◆ TASK DETAILS
Would you copy every line of the listing below that includes the word "lines"?

◆ PROVIDED ENTRIES
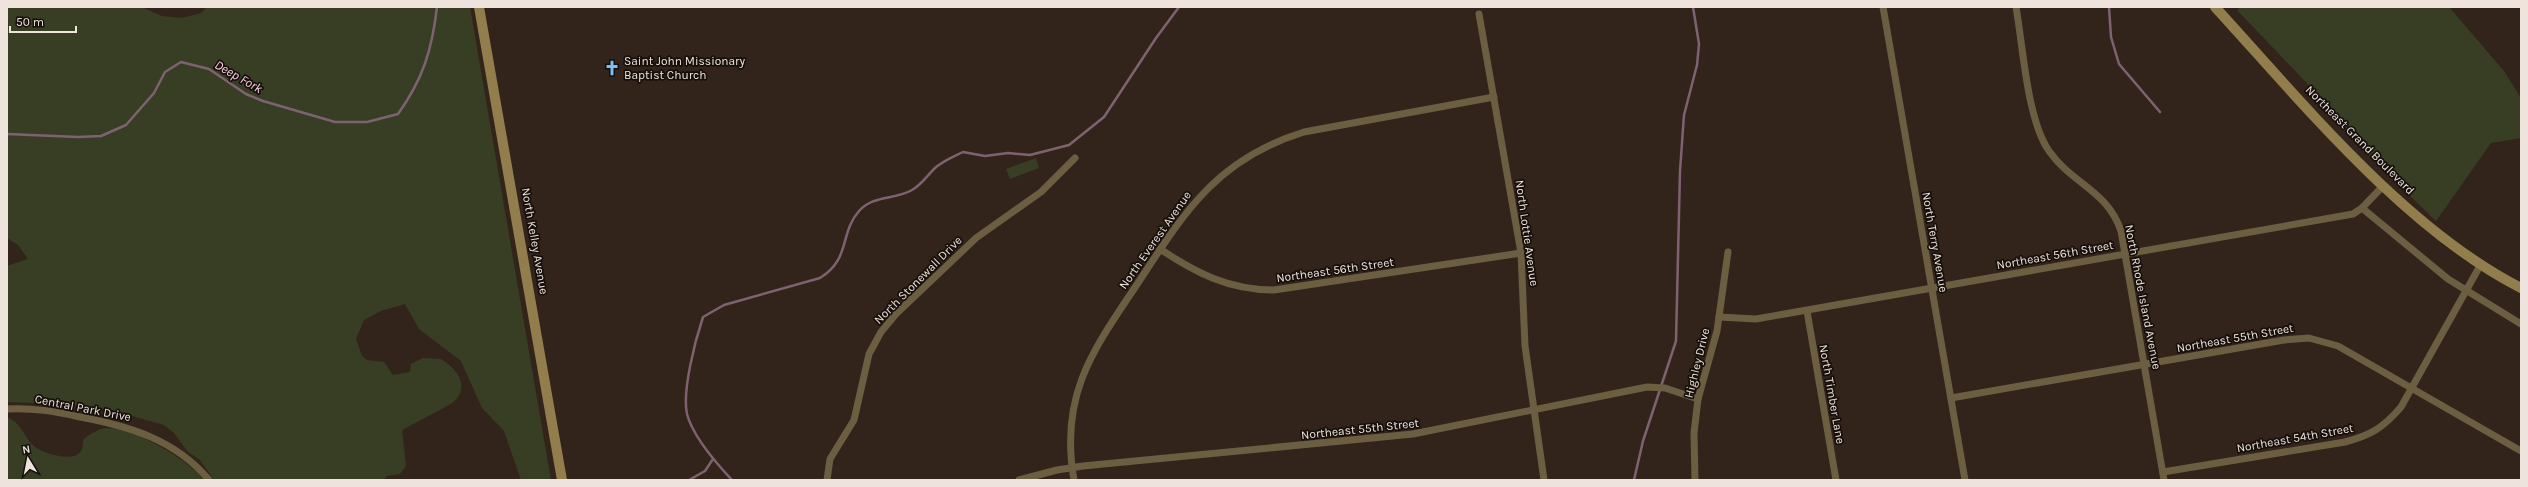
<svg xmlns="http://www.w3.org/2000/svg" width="2528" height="487" viewBox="0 0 2528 487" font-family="Karla,sans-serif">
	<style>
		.green { fill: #373e24 }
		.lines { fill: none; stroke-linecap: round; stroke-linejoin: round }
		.stream { stroke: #7f6271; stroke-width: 2.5 }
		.street { stroke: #6c5e41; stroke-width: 7 }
		.secondary { stroke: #927d4d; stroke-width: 10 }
		.labels { text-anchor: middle; stroke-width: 3.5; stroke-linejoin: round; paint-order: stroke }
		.poi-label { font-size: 12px; fill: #eee4dd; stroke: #160f0b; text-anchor: start }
		.street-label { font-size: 12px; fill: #eee4dd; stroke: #160f0b }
		.water-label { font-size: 13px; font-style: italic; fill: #fccfe6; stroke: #160f0b }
	</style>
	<rect width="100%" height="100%" fill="#33241b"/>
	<g class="green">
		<path d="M7,7h134l21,9 20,2 19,-5 6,-6h263l81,473h-30l-17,-49 -22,-23 -21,-47 -42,-32 -14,-25 -24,7 -17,9 -8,19 6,17 5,4 17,2 9,13 17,-3 1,-8 12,-6 18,1c18,11 30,30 10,45l-49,26 4,36 -6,8 -13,2 -3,4h-170l-14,-20 -12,-8 -14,-19 -10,-8 -53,-15 -45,-6 -59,-2v-136l21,-7 -10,-14 -11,-7z"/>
		<polygon points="2241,7 2449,7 2504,71 2521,98 2521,138 2491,143 2436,221 2374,161 2321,98 2237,10"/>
		<polygon points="1036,158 1039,168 1010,179 1006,169"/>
		<path d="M7,417c16,7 17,21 27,29 7,7 36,15 44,8 5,-3 5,-9 5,-14 7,-6 16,-12 25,-12 28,1 78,30 96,52h-197z"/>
	</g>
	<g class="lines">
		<g class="stream">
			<polyline points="2109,7 2111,37 2119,64 2160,112"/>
			<path d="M7,134l71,3 23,-1 25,-11 28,-32 11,-21 16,-10 28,7 37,25 17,7 72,21h32l31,-8c25,-35 34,-64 39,-107"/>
			<polyline points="689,480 705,471 713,459"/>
			<path d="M732,480c-16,-17 -39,-43 -45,-66 -5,-23 8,-73 16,-97l21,-12 96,-27c31,-19 19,-44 39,-67 14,-16 36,-11 53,-21 9,-5 15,-14 22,-21 8,-8 19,-12 29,-17l22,4 23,-3 22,2 39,-10 35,-28 52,-79 23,-31"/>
			<polyline points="1634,480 1643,441 1676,341 1680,171 1684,115 1697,65 1699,44 1693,7"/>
		</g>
		<g class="street">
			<polyline points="1883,7 1965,480"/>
			<path d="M2016,7c7,39 11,113 33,144 24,34 58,39 72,80l43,249"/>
			<polyline points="1479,14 1521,253 1525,346 1544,480"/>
			<polyline points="2362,208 2448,279 2521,324"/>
			<path d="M1160,249c36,24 69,41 114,41l247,-37"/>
			<polyline points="1807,311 1836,480"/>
			<polyline points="1719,317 1756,319 2353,214 2362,208 2383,186"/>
			<polyline points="1951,398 2284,340 2309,338 2338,346 2521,451"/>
			<path d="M7,409c28,-1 46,2 73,8 49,9 96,23 129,63"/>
			<path d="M2163,472l182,-30c26,-7 38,-14 56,-35l80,-143"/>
			<polyline points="827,480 830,459 854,420 869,354 881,332 896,314 976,238 1041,192 1075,158"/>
			<polyline points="1019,480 1057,470 1083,466 1413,434 1647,387 1665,388 1698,399"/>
			<path d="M1074,480c-15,-85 19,-130 64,-197 47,-72 79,-124 166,-151l190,-35"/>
			<polyline points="1695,480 1694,433 1698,399 1717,331 1728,252"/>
		</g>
		<g class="secondary">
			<polyline points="479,7 562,480"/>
			<path d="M2215,7c87,95 190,222 306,281"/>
		</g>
	</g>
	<defs>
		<symbol id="church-bare" viewBox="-9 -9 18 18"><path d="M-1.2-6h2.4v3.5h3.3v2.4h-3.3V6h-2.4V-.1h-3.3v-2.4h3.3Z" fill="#7abff8" stroke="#160f0b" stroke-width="2.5" paint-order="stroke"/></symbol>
	</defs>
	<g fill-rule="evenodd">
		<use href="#church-bare" x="601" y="57" width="22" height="22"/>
	</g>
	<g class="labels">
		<g class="poi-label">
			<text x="624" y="65">Saint John Missionary<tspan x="624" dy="14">Baptist Church</tspan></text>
		</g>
		<g class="street-label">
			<text transform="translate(2360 140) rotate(45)" y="4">Northeast Grand Boulevard</text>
			<text transform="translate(1527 233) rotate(82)" y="4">North Lottie Avenue</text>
			<text transform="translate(1155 240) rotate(-55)" y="4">North Everest Avenue</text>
			<text transform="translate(535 241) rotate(80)" y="4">North Kelley Avenue</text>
			<text transform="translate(1935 242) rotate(80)" y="4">North Terry Avenue</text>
			<text transform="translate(2055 255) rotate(-10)" y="4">Northeast 56th Street</text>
			<text transform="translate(1335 270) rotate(-8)" y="4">Northeast 56th Street</text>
			<text transform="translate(918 280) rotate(-45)" y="4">North Stonewall Drive</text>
			<text transform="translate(2143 297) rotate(79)" y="4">North Rhode Island Avenue</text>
			<text transform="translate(2235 338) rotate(-10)" y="4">Northeast 55th Street</text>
			<text transform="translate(1697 363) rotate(-76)" y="4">Highley Drive</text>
			<text transform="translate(1832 394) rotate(80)" y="4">North Timber Lane</text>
			<text transform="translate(83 408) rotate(11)" y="4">Central Park Drive</text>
			<text transform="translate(1360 429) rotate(-6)" y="4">Northeast 55th Street</text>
			<text transform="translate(2295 438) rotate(-10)" y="4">Northeast 54th Street</text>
		</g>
		<g class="water-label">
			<text transform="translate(239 76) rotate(30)" y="5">Deep Fork</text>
		</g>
	</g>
	<rect width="2528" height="487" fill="none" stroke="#eee4dd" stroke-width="16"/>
	<g transform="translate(28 459) rotate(350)" stroke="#160f0b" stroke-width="3" paint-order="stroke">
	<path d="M0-3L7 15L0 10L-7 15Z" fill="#eee4dd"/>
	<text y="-6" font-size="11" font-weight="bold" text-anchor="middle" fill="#eee4dd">N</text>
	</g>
	<path d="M10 26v6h66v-6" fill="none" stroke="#eee4dd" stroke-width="2"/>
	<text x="16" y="26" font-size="12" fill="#eee4dd" stroke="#160f0b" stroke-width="3" paint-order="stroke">50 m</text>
</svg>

◆ SOLUTION
		.lines { fill: none; stroke-linecap: round; stroke-linejoin: round }
	<g class="lines">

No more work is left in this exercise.